Records from a dataset

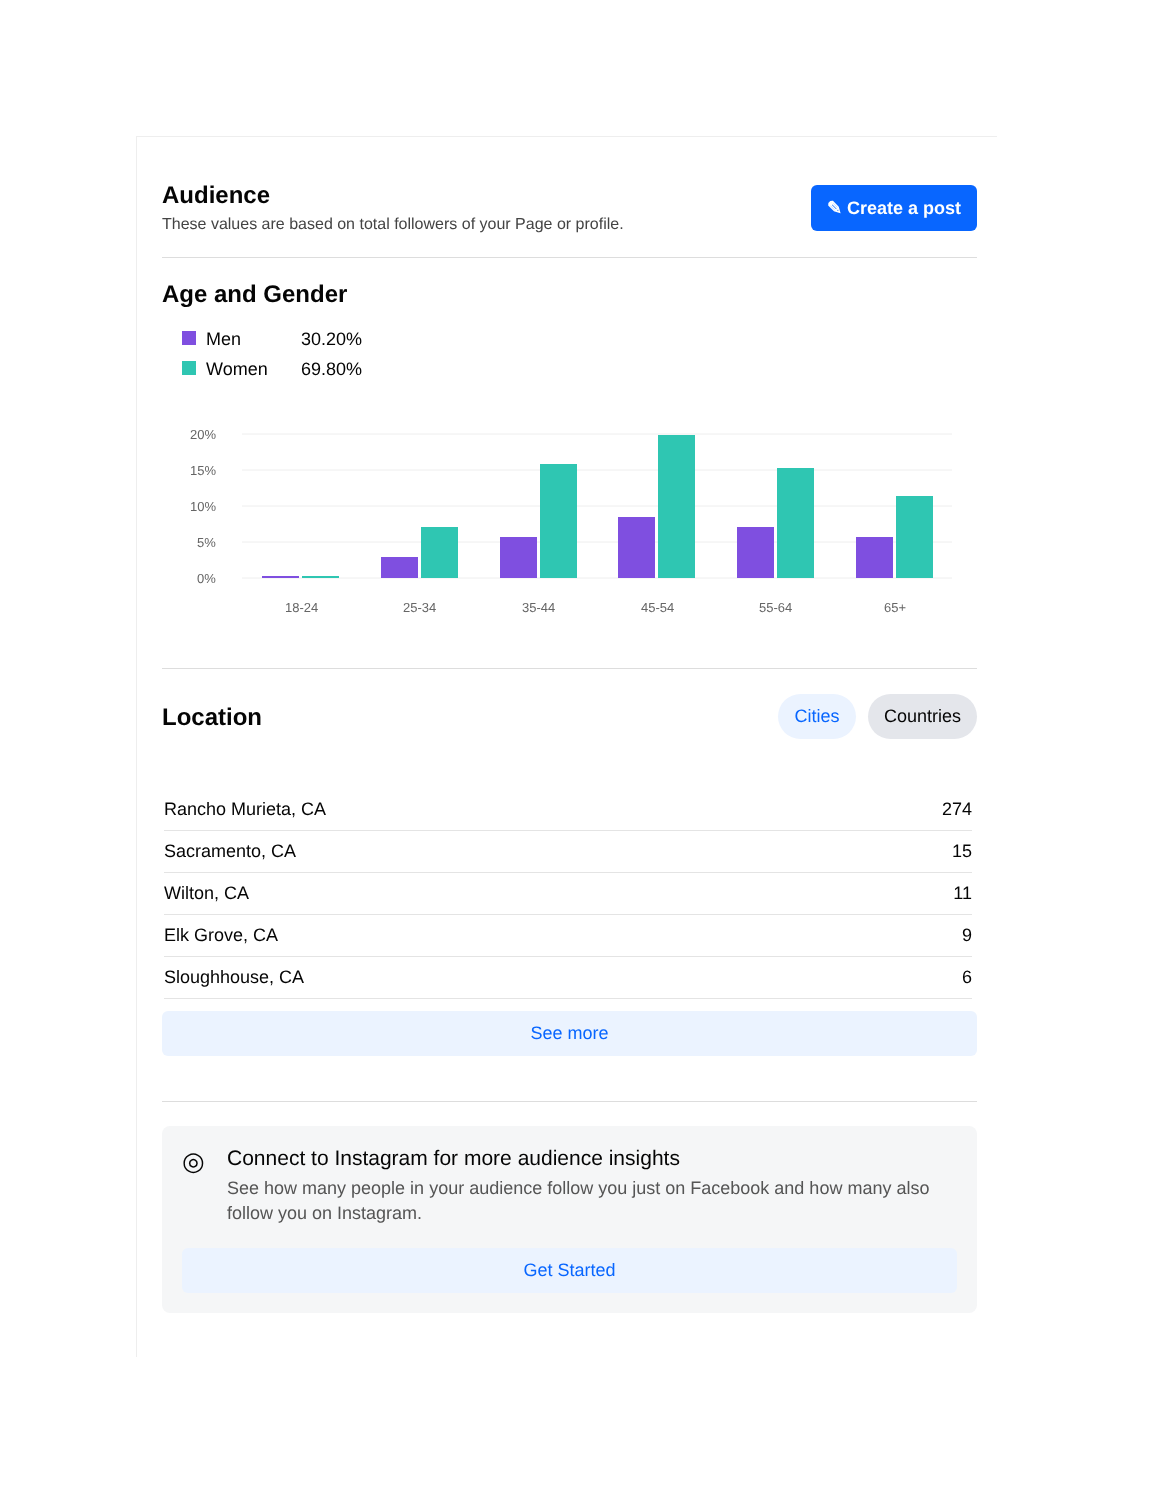Audience
These values are based on total followers of your Page or profile.
✎ Create a post
Age and Gender
Men 30.20%
Women 69.80%
20%
15%
10%
5%
0%
18-24
25-34
35-44
45-54
55-64
65+
Location
Cities Countries
| Rancho Murieta, CA | 274 |
| Sacramento, CA | 15 |
| Wilton, CA | 11 |
| Elk Grove, CA | 9 |
| Sloughhouse, CA | 6 |
See more
◎
Connect to Instagram for more audience insights
See how many people in your audience follow you just on Facebook and how many also follow you on Instagram.
Get Started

§ **Written task**:
Work out, please, how many lines above contain "Instagram"; answer only with the number.

§ **Task solution**:
2